Text under study.
>>

On September 28, 2004, in connection with entering into the credit agreement with Merrill Lynch, the Amended and Restated Credit Agreement between Williams, Williams Controls Industries, Inc., certain other subsidiaries of Williams and Wells Fargo Credit, Inc. (“Wells”), dated July 1, 2002, was terminated by Williams. The credit agreement with Wells provided for $12,200,000 in revolving and term loans. Interest rates under the agreement were Well’s prime rate plus 2.00% for the revolving debt and Well’s prime rate plus 2.25% for the term loans. Fees under the loan agreement included an unused revolver fee of .25% on the unused portion, and a term loan prepayment fee of 2% in the first year and 1% thereafter. Williams also had to pay a early termination fee of approximately $103,000.
Item 2.03. Creation of a Direct Financial Obligation or an Obligation under an Off-Balance Sheet Arrangement of a Registrant.
The information describing the Put/Call Option Agreement and the Credit Agreement set forth in Item 1.01 above is incorporated herein by reference.
Item 3.02. Unregistered Sales of Equity Securities.
Upon completion of the Recapitalization, the Series A-1 Preferred and Series B Preferred were converted into shares of Williams’ common stock. The 77,550 shares of Series A-1 Preferred outstanding on September 30, 2004 were automatically converted into 11,848,740 shares of common stock. The 55,346 shares of Series B Preferred remaining outstanding after the redemption by Williams of 98,114 shares of Series B Preferred were converted into approximately 11,761,500 shares of common stock. The shares were issued were not registered pursuant to the exemption in Section 3(a)(9) of the Securities Act of 1933. Williams’ relied on this exemption in reliance on the fact that the shares were issued only to its existing security holders upon conversion of the Series A-1 Preferred and Series B Preferred and that Williams paid no commission or other remuneration directly or indirectly for any solicitation in connection with the conversion of the shares.

<<

Data extract.
>>

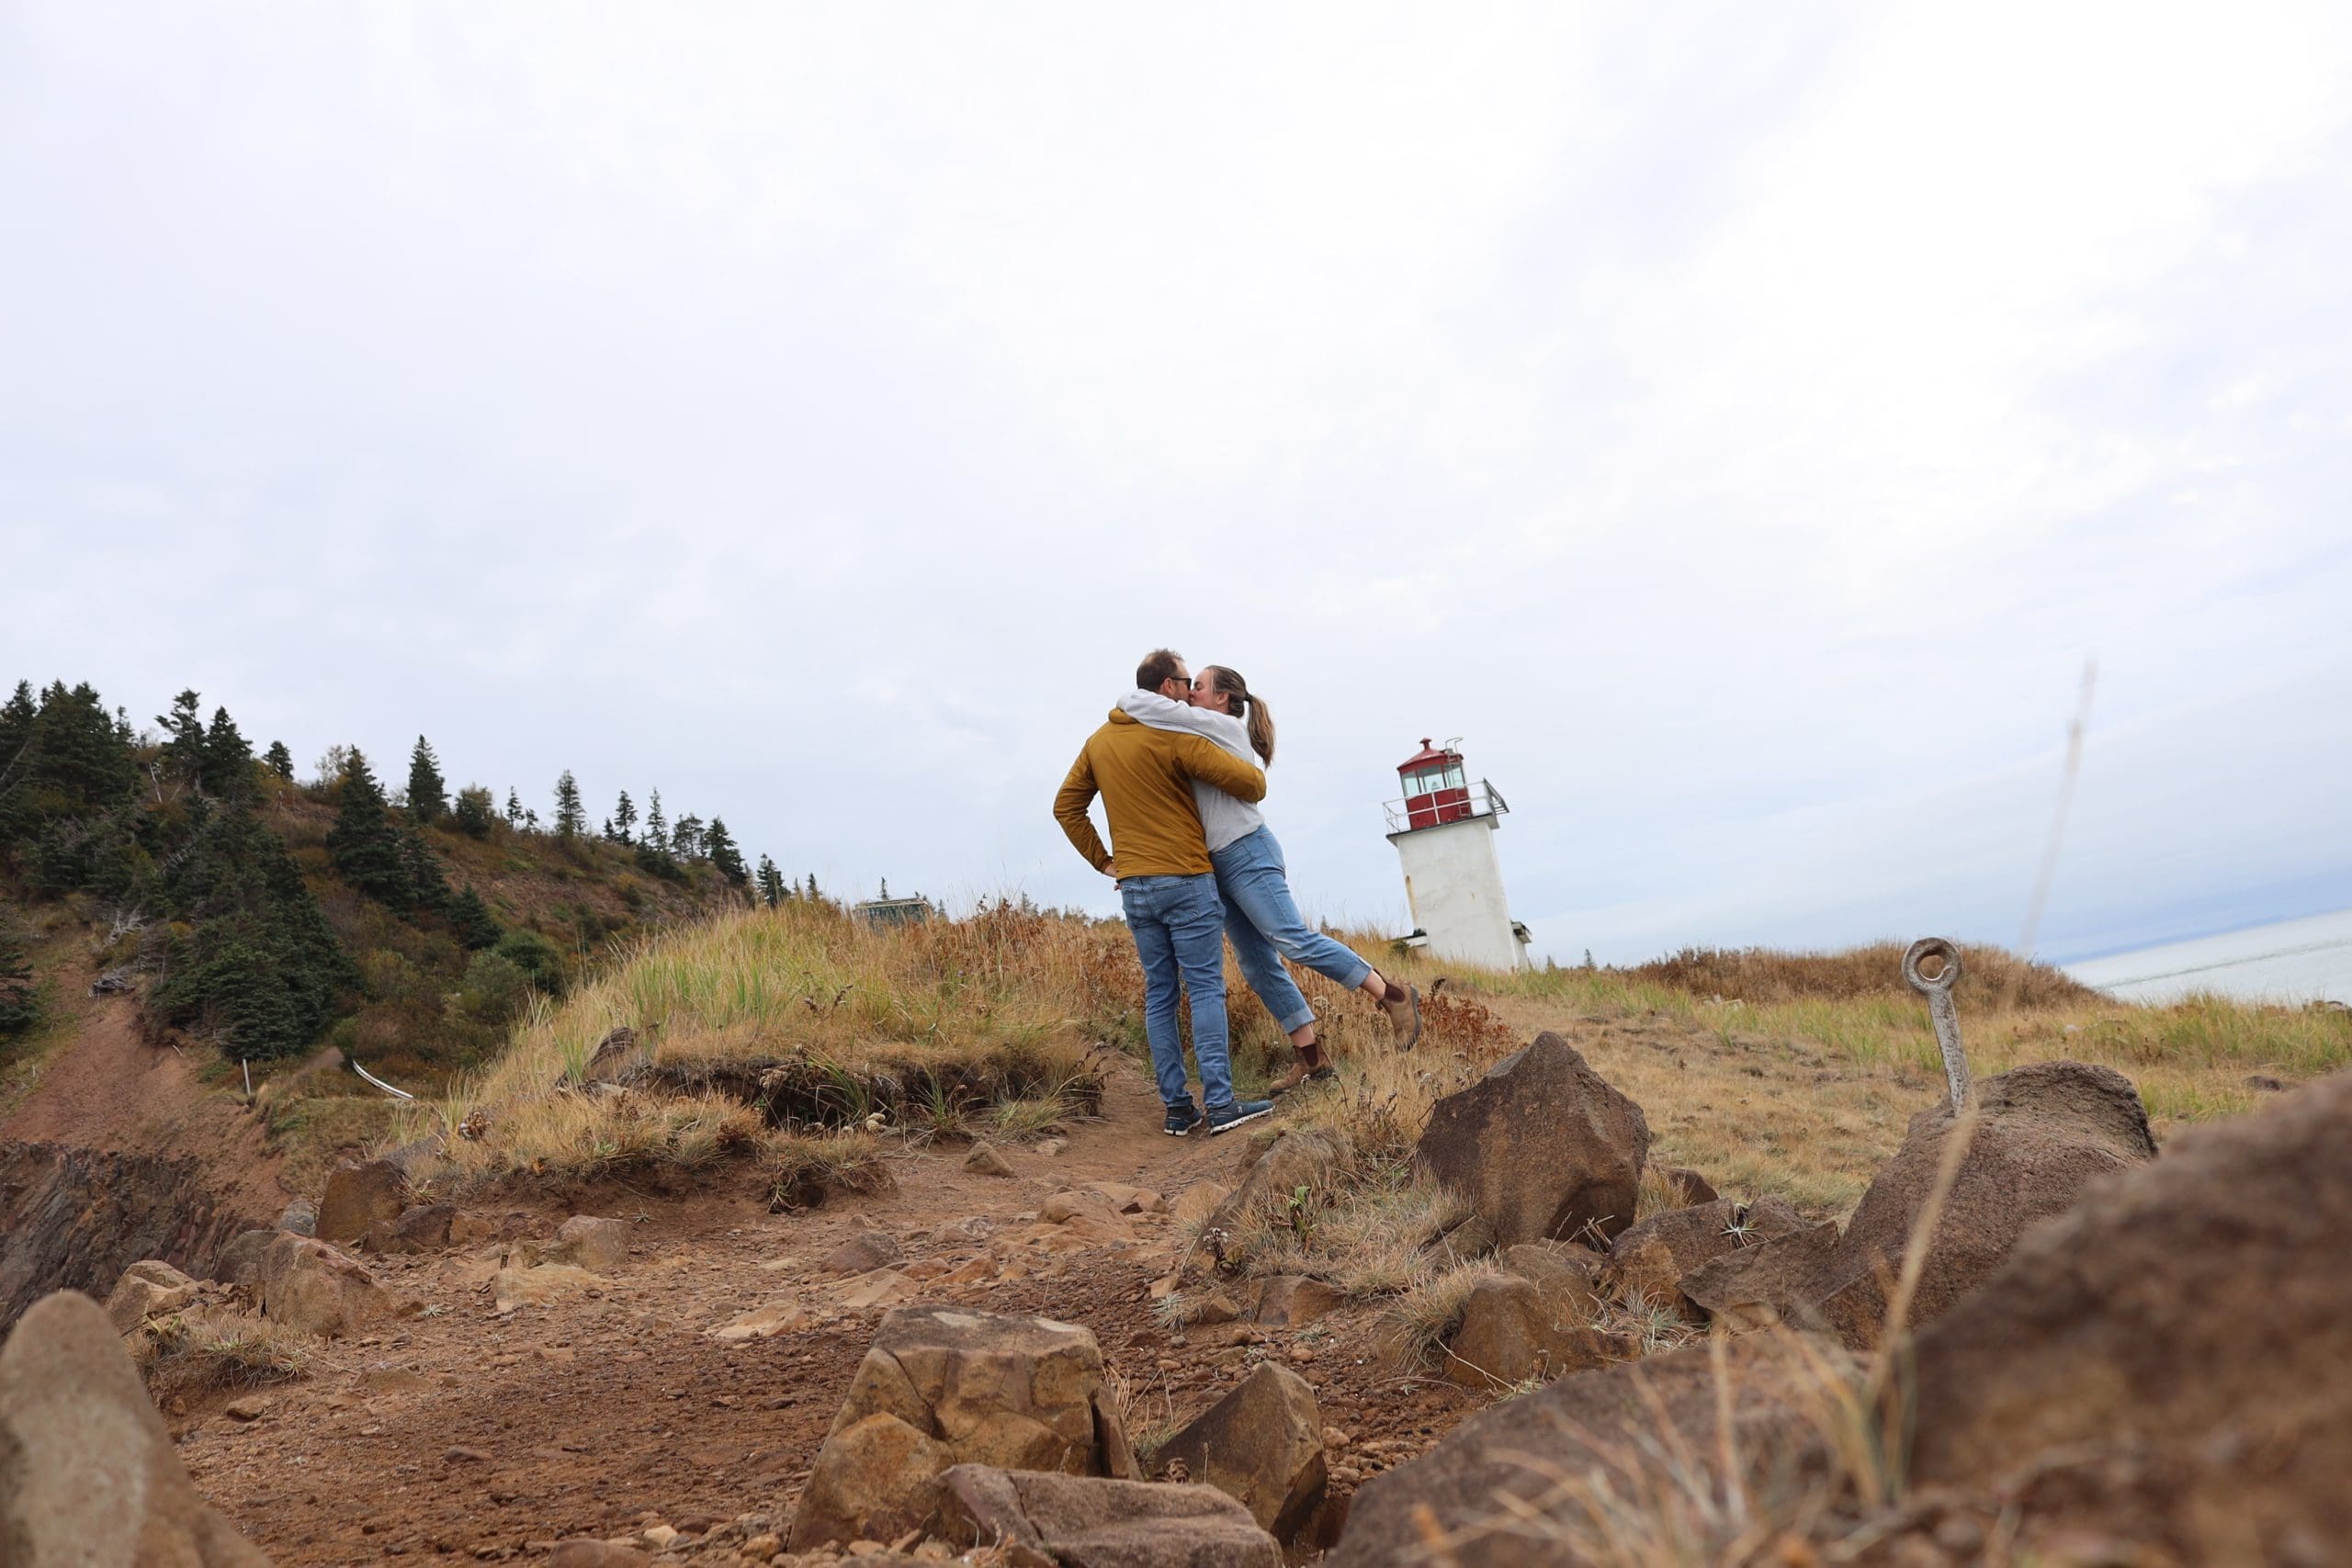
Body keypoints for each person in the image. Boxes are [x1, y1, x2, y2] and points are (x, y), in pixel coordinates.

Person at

<<

Required work.
a - In the Williams filing excerpt, how many shares of common stock were the 77,550 outstanding shares of Series A-1 Preferred converted into?
b - Write the next part of the Williams filing excerpt, picking up after its final sentence.

Response list.
a - 11,848,740 shares of common stock.

b -
Item 5.02. Departure of Directors or Principal Officers; Election of Directors; Appointment of Principal Officers.
To fill vacancies on Williams’ Board of Directors created by the resignation of Nathan L. Belden and W. Richard Bingham and an increase of the size of the board to eight directors, William I. Morris, Peter E. Salas and Carlos P. Salas were elected to the board effective September 30, 2004.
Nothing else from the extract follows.